The start of 2016...

... was biblical.

No sooner were northern England and Scotland deluged than flames engulfed a Dubai high-rise, billowing acrid smoke across the city and putting a real dampener on its New Year fireworks. Thankfully there was no loss of life; but in both, questions were raised about whether it needed a tragedy to force those in power to act to prevent any repeat. 

Climate change should be considered responsible for both; certainly for the change in rainfall patterns, but also the need to shield buildings in hot climes from ever-increasing local temperatures – hence the high-performance thermoplastic core to the tower’s aluminium cladding that together ignited so dramatically. Interesting to note that a year before the fire, though legal liability concerns were raised in the Gulf press about retrofitting towers that fell short of the Emirates’ new regs, nothing was done about it.

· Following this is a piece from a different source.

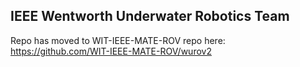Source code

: ## IEEE Wentworth Underwater Robotics Team 
Repo has moved to WIT-IEEE-MATE-ROV repo here: https://github.com/WIT-IEEE-MATE-ROV/wurov2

So despite a government review into UK flood resistance, the gripe of those left sluicing raw sewage out of their homes that things will only change when it’s London that floods, might hold water. Last year the Thames barrier was raised 10 times more than it was designed for in 1982; so perhaps it’s only once ministers are ankle deep in the Thames that we’ll get a robust, committed policy. 


 

Jan-Carlos Kucharek enjoys three of this issue’s out-takes

PEAK ELECTRICITY

The new Star Wars movie returned to its roots with the destruction of yet another Death Star – and no recourse to the comedic distractions of the likes of Jabba the Hutt and Jar-Jar Binks. But that hasn’t stopped architect i-am associates coining the former’s name for its beach hut in Lincolnshire. The Force seems strong with it too: inspired by the dunes and built from DuPont Corian, Jabba’s form strongly resembles energy firm E.on’s springy ‘Zingy’ TV character. Though Zingy might have less bounce in 2016: over a million households ditched the Big Six energy firms last year for smaller providers. Could this be the start of the Amp-ire?


 

MAY CONTAIN NUT TRACES

Perhaps another stellar organisation feeling a bit discharged could be RSHP. In its move last year from Hammersmith to its City Cheesegrater – officially opened by Princes William and Harry – the space planning must have been a lot easier with 10 fewer bums on seats to squeeze in following redundancies last month. Meanwhile the City’s Building of the Year recovered from its bolt-popping start to command its highest rents. With 1200m2 of primo floor platti still up for grabs as a restaurant, one wonders if Ruth Rogers’ protégé Jamie Oliver and his ‘Italian’ franchise might be interested? Then the cheeky-chappie would be coming home to roost...


 

WE BUY ANY CAVES?
While Porsche Design Studio might be trading handsomely off the name of its famous parent, it may have met its limit in its recent collaboration with champagne firm Veuve Clicquot, when one of its bespoke ‘Vertical Limit’ champagne refrigerators failed to meet the reserve at a Sotheby’s auction. The fridge, a 1.8m tower of brushed stainless steel chambers unfolding to reveal 12 vintage magnums hand-picked by Veuve Clicquot’s Chef des Caves, is one of only 15 and was estimated at £80-100,000. Though sexy as a Kubrick monolith, it failed to whet the appetites of assembled punters. So what the hell do you give the man who has everything nowadays?